NAGOYA – Hakuho outlasted fellow Mongolian yokozuna Kakuryu in the final bout of regulation to extend his all-time record of career titles to 35 on Sunday at the Nagoya Grand Sumo Tournament.
Hakuho (14-1) had spurned the chance to win a seventh consecutive title when he fell in a final-day defeat to another yokozuna, Harumafuji, at the last tournament in May, but there was to be no repeat of that slip-up at Aichi Prefectural Gymnasium.
Needing a win to force a playoff, Kakuryu had Hakuho up against the bales but Hakuho came back to counter and lifted his opponent over the ridge to secure the championship.
“I was relaxed because I knew if I had lost, I still had a chance in the playoff,” said Hakuho, who got in a dig after an analyst hinted the Mongolian’s power might be on the decline.
“In the early stages, someone — I’m not saying who — said I might be slipping,” he said. “But perhaps now that I’m champion, I can expect some warmer support.”
Asked if the victory was a statement that he was still the No. 1, Hakuho said, “I think I’ve showed enough to prove that.”
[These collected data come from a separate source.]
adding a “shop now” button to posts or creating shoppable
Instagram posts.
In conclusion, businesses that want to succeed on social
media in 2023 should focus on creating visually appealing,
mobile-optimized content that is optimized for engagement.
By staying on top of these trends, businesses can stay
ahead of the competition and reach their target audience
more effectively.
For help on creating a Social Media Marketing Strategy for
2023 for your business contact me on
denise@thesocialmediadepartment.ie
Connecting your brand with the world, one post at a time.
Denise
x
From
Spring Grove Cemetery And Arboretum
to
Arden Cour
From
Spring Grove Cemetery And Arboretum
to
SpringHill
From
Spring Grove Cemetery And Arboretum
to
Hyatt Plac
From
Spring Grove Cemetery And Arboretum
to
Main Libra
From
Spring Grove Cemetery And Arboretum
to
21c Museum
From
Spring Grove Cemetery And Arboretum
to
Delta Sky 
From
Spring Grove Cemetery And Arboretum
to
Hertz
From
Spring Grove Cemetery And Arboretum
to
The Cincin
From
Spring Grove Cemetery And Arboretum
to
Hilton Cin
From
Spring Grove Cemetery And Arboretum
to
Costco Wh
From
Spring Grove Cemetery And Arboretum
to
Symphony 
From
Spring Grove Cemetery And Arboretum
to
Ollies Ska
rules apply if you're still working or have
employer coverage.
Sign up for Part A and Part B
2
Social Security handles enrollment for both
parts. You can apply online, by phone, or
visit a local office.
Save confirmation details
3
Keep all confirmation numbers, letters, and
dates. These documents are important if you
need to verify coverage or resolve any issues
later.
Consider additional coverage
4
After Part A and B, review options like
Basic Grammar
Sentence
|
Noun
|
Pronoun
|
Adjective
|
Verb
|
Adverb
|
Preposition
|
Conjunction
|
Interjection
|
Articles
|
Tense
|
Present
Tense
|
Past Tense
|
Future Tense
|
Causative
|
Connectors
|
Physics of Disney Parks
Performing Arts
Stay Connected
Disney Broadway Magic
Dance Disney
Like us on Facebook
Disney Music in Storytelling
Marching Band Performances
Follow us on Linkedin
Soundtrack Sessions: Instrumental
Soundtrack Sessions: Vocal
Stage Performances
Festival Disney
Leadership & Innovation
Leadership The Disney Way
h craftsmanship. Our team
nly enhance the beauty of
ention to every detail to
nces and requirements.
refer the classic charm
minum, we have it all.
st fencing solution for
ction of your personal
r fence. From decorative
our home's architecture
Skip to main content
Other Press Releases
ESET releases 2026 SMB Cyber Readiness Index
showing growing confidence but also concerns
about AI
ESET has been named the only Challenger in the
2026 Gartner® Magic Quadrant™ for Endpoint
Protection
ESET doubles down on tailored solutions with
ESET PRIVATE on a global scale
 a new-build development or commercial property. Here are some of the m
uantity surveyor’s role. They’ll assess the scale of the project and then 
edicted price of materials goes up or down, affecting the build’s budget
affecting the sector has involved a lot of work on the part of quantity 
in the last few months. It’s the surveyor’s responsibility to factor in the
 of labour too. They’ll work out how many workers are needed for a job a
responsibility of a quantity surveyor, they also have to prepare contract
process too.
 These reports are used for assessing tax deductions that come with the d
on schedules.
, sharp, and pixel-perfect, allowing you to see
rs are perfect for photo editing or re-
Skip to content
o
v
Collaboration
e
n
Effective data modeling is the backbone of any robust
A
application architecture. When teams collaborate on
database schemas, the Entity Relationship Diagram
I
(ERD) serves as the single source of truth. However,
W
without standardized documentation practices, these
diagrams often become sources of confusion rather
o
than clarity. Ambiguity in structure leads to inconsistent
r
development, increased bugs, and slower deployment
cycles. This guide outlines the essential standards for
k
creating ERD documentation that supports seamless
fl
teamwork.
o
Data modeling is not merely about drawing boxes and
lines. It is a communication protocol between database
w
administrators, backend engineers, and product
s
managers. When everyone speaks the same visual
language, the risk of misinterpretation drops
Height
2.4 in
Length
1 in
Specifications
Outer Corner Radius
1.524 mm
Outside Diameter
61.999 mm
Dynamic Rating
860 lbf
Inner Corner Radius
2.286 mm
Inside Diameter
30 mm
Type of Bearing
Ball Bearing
In other bouts of note, Kotoshogiku left it late but secured his ozeki status with an eighth win against summer meet champion Terunofuji, who posted a respectable 11-4 record on his ozeki debut.
Kotoshogiku, who came into the tournament with his rank on the line for the fifth time after a “makekoshi” 6-9 record in May, moved left at the charge, and as Terunofuji surged forward, he slapped him down to the sandy surface.
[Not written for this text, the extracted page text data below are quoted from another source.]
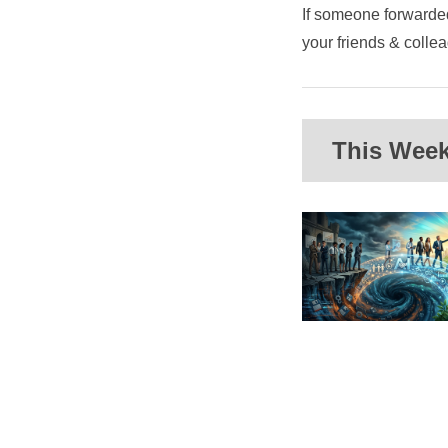
If someone forwarded
your friends & coll
This Week'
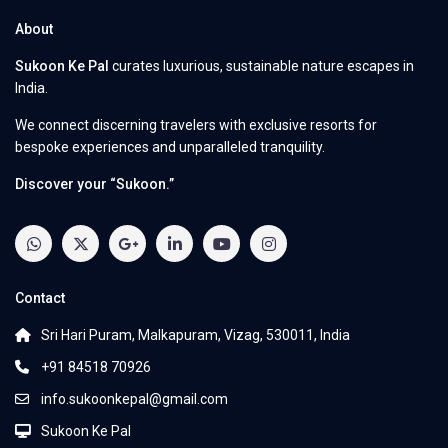
About
Sukoon Ke Pal
curates luxurious, sustainable nature escapes in
India.
We connect discerning travelers with exclusive resorts for
bespoke experiences and unparalleled tranquility.
Discover your “Sukoon.”
Contact
Sri Hari Puram, Malkapuram, Vizag, 530011, India
+91 84518 70926
info.sukoonkepal@gmail.com
Sukoon Ke Pal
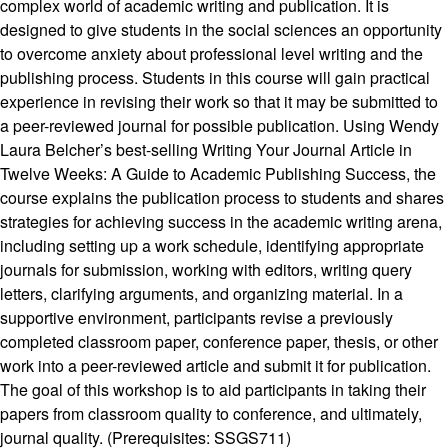
complex world of academic writing and publication. It is
designed to give students in the social sciences an opportunity
to overcome anxiety about professional level writing and the
publishing process. Students in this course will gain practical
experience in revising their work so that it may be submitted to
a peer-reviewed journal for possible publication. Using Wendy
Laura Belcher’s best-selling Writing Your Journal Article in
Twelve Weeks: A Guide to Academic Publishing Success, the
course explains the publication process to students and shares
strategies for achieving success in the academic writing arena,
including setting up a work schedule, identifying appropriate
journals for submission, working with editors, writing query
letters, clarifying arguments, and organizing material. In a
supportive environment, participants revise a previously
completed classroom paper, conference paper, thesis, or other
work into a peer-reviewed article and submit it for publication.
The goal of this workshop is to aid participants in taking their
papers from classroom quality to conference, and ultimately,
journal quality. (Prerequisites: SSGS711)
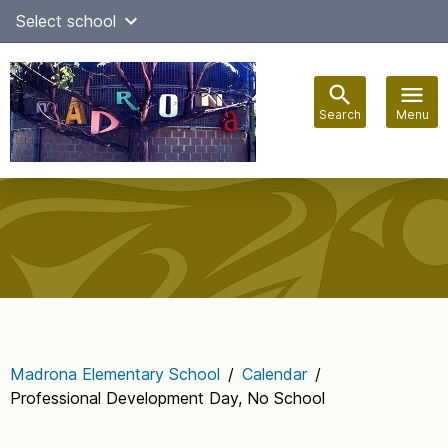
Skip
Select school
Select Language
▼
to
content
Search
Menu
Main
navigation
Madrona Elementary School
/
Calendar
/
Professional Development Day, No School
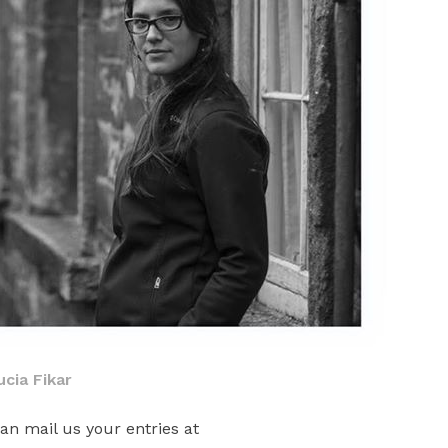
ucia Fikar
an mail us your entries at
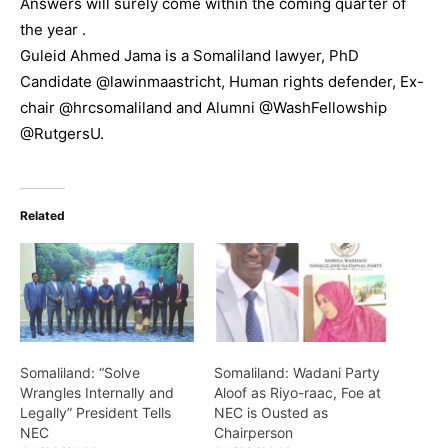
Answers will surely come within the coming quarter of
the year .
Guleid Ahmed Jama is a Somaliland lawyer, PhD
Candidate @lawinmaastricht, Human rights defender, Ex-
chair @hrcsomaliland and Alumni @WashFellowship
@RutgersU.
Related
Somaliland: “Solve
Somaliland: Wadani Party
Wrangles Internally and
Aloof as Riyo-raac, Foe at
Legally” President Tells
NEC is Ousted as
NEC
Chairperson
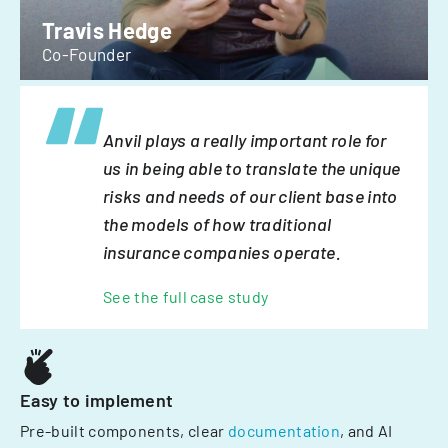
Travis Hedge
Co-Founder
Anvil plays a really important role for
us in being able to translate the unique
risks and needs of our client base into
the models of how traditional
insurance companies operate.
See the full case study
Easy to implement
Pre-built components, clear
documentation
, and AI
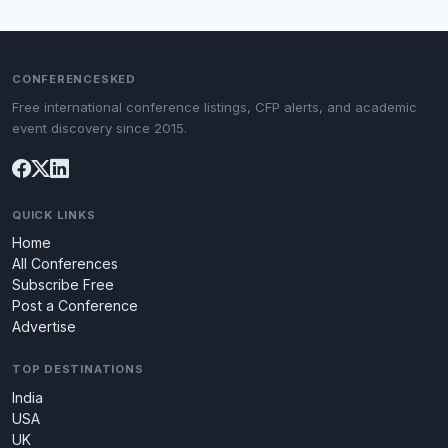
CONFERENCESKED
Free international conference listings, CFP alerts, and academic
event discovery since 2015.
QUICK LINKS
Home
All Conferences
Subscribe Free
Post a Conference
Advertise
TOP DESTINATIONS
India
USA
UK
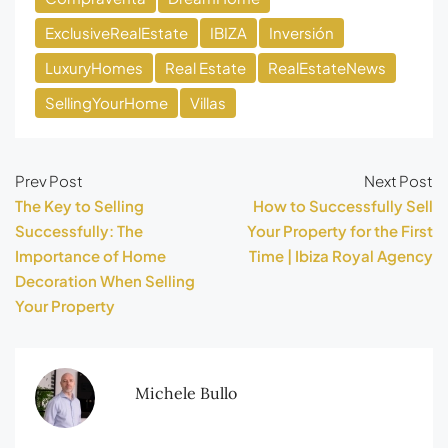
ExclusiveRealEstate
IBIZA
Inversión
LuxuryHomes
Real Estate
RealEstateNews
SellingYourHome
Villas
Prev Post
Next Post
The Key to Selling
How to Successfully Sell
Successfully: The
Your Property for the First
Importance of Home
Time | Ibiza Royal Agency
Decoration When Selling
Your Property
Michele Bullo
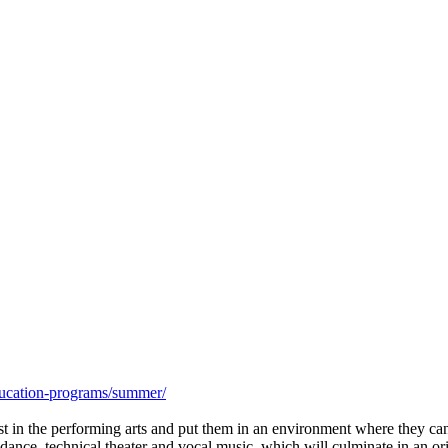
ucation-programs/summer/
 in the performing arts and put them in an environment where they can 
, dance, technical theater and vocal music, which will culminate in an 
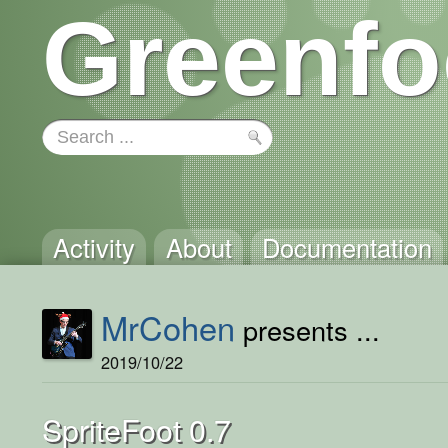
Greenfo
Activity
About
Documentation
MrCohen
presents ...
2019/10/22
SpriteFoot 0.7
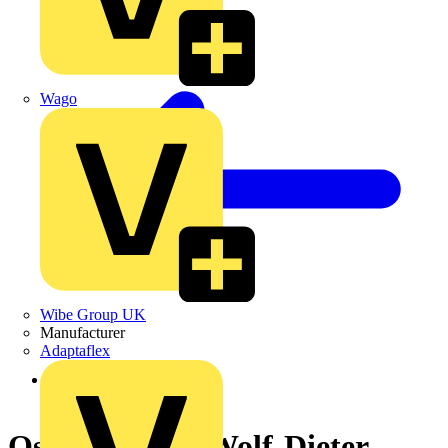
Wago
Wibe Group UK
Manufacturer
Adaptaflex
Back to News
Osram's CEO Wolf-Dieter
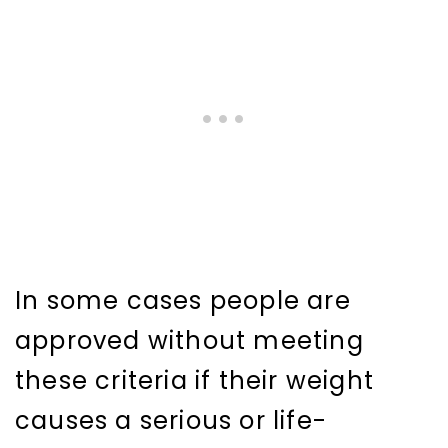
In some cases people are
approved without meeting
these criteria if their weight
causes a serious or life-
In another all-ozeki matchup, Goeido (9-6) set the stage for the final bout of the tournament between the yokozuna pair by thrusting out Kisenosato (10-4).
No. 8 maegashira Yoshikaze outsmarted sekiwake Tochiozan for a 12th win and also won the Fighting Spirit Prize, one of three prizes given to makuuchi wrestlers by the Japan Sumo Association on the last day of a grand tournament.
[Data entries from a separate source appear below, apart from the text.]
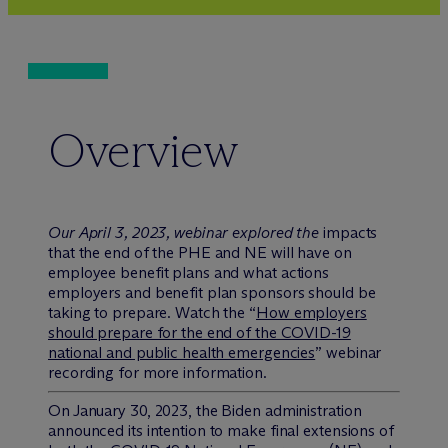
Overview
Our April 3, 2023, webinar explored the
impacts
that the end of the PHE and NE will have on
employee benefit plans and what actions
employers and benefit plan sponsors should be
taking to prepare. Watch the “
How employers
should prepare for the end of the COVID-19
national and public health emergencies
” webinar
recording for more information.
On January 30, 2023, the Biden administration
announced its intention to make final extensions of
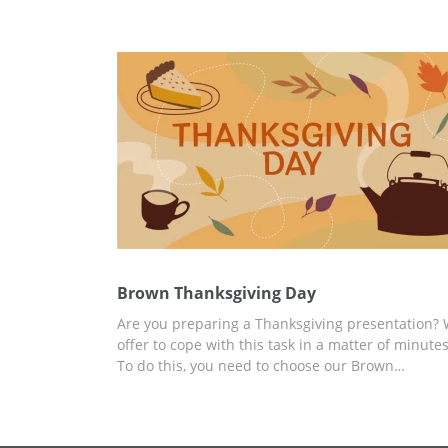
presentation. Our Thanksgiving google slides th
looks amazing which means it will bring some
festive atmosphere to you and your colleagues. 
can use it without paying a cent and edit for free
well.
Brown Thanksgiving Day
Are you preparing a Thanksgiving presentation?
offer to cope with this task in a matter of minutes
To do this, you need to choose our Brown
Thanksgiving Day presentation template and add
any relevant content there. You can start
customizing right now and use the handy tools bu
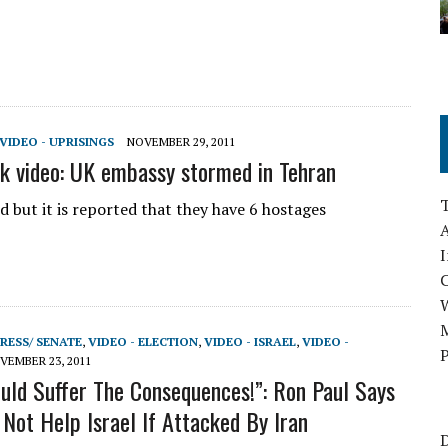
VIDEO - UPRISINGS
NOVEMBER 29, 2011
ck video: UK embassy stormed in Tehran
 but it is reported that they have 6 hostages
A
I
M
RESS/ SENATE
,
VIDEO - ELECTION
,
VIDEO - ISRAEL
,
VIDEO -
P
VEMBER 23, 2011
uld Suffer The Consequences!”: Ron Paul Says
Not Help Israel If Attacked By Iran
D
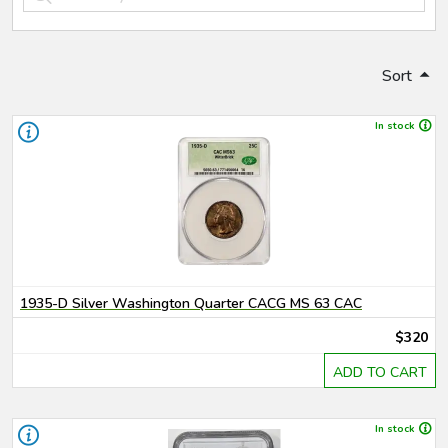
Sort
In stock
1935-D Silver Washington Quarter CACG MS 63 CAC
$320
ADD TO CART
In stock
Tochiozan, who beat both Hakuho and Kakuryu here and finished with a 10-5 mark, was awarded the Outstanding Performance Prize.
In a match between two wrestlers who have badly underperformed at this tournament, Mongolian sekiwake Ichinojo muscled out third-ranked maegashira Ikioi for just his fourth win. Ikioi closed with a 2-12 record.
No. 5 maegashira Okinoumi scored an 11th win in barging out 14th-ranked Kagamio, who had been tied for the lead for much of the tournament before fading and finishing at 9-6.
Eighth-ranked Egyptian Osunaarashi also finished with a flourish, railroading Bulgarian No. 2 maegashira Aoiyama (8-4) for an 11-4 mark.
In the day’s opening makuuchi bout, Endo (10-5) closed with double-digit wins, the popular No. 12 maegashira getting the better of 10th-ranked Russian Amuru (8-7).
Veteran Mongolian grappler Kyokutenho left the dohyo in tears after losing what looks to be the last bout of his career.
The 40-year-old got lifted over the ring by top-ranked Tochinoshin (8-7) and finished with a 3-12 mark.
If he does go out, it will be in style — if countryman Hakuho has anything to say about it.
“My esteemed colleague who is going to call it quits after this tournament is going to ride with me at my victory parade,” Hakuho said.